TASK STATEMENT
Please find each line in the listing below that contains the word "policies" and copy those lines out in full.
---+---
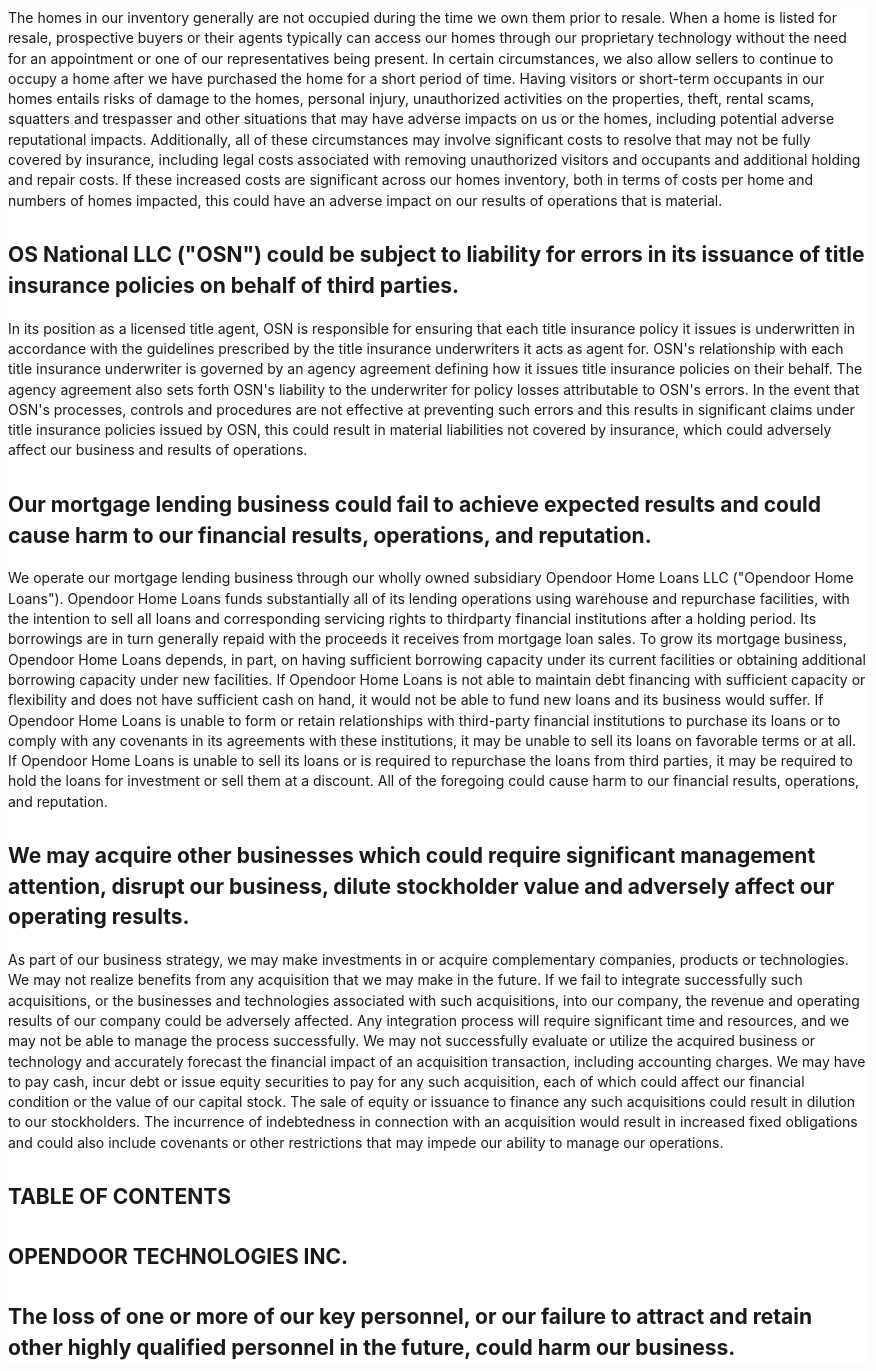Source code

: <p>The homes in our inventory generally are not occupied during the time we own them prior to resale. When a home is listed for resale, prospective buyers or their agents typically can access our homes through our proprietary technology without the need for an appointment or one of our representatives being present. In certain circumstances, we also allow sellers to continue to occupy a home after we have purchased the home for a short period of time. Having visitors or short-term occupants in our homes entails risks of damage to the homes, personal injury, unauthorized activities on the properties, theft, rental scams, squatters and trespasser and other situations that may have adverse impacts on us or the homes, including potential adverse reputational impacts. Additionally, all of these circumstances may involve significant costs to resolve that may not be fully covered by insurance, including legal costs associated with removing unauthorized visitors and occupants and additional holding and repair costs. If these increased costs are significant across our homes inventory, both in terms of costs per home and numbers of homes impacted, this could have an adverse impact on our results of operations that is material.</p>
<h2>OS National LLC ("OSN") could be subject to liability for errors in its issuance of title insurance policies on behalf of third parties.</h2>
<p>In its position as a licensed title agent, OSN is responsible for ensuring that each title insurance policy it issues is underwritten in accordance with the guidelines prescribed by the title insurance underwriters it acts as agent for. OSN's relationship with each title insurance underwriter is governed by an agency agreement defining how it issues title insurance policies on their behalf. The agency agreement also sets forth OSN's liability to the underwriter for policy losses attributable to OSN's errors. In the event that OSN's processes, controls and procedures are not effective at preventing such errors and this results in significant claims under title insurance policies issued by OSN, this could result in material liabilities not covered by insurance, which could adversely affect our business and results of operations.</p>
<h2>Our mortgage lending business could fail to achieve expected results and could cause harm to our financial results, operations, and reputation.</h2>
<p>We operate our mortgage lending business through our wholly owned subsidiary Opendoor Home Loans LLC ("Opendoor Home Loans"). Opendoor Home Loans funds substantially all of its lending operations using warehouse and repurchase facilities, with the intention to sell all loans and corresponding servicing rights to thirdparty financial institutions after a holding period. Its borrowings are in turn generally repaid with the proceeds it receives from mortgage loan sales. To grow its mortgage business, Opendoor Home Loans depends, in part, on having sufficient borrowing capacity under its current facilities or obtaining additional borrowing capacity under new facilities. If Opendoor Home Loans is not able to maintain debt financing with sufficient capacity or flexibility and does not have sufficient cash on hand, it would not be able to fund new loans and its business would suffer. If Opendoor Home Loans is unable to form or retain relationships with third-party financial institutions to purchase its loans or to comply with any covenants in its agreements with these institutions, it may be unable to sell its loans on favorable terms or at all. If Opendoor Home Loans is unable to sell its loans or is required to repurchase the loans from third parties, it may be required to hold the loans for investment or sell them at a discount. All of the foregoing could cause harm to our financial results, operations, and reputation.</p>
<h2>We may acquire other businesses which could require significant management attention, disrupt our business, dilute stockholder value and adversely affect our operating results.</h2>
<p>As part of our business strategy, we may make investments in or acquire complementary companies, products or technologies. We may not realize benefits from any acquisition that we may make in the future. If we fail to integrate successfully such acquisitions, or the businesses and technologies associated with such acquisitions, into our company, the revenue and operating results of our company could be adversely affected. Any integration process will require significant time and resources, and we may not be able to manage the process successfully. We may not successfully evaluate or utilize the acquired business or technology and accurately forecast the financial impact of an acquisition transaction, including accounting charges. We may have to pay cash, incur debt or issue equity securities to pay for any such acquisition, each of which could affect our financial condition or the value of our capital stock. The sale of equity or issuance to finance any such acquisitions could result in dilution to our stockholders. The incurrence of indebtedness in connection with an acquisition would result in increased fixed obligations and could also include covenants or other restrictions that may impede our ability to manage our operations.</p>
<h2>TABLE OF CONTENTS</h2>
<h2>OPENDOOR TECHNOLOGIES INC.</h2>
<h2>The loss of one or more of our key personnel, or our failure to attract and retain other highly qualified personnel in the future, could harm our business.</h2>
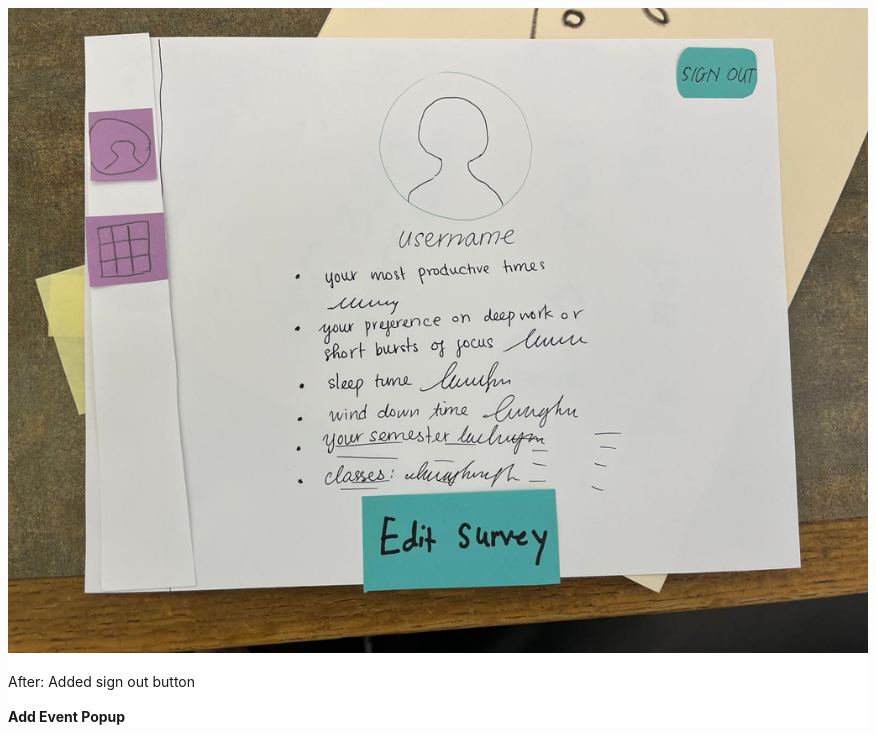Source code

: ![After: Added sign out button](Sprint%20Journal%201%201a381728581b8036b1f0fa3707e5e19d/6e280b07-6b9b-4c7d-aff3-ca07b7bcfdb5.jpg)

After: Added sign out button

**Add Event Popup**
---+---
TASK OUTPUT
<h2>OS National LLC ("OSN") could be subject to liability for errors in its issuance of title insurance policies on behalf of third parties.</h2>
<p>In its position as a licensed title agent, OSN is responsible for ensuring that each title insurance policy it issues is underwritten in accordance with the guidelines prescribed by the title insurance underwriters it acts as agent for. OSN's relationship with each title insurance underwriter is governed by an agency agreement defining how it issues title insurance policies on their behalf. The agency agreement also sets forth OSN's liability to the underwriter for policy losses attributable to OSN's errors. In the event that OSN's processes, controls and procedures are not effective at preventing such errors and this results in significant claims under title insurance policies issued by OSN, this could result in material liabilities not covered by insurance, which could adversely affect our business and results of operations.</p>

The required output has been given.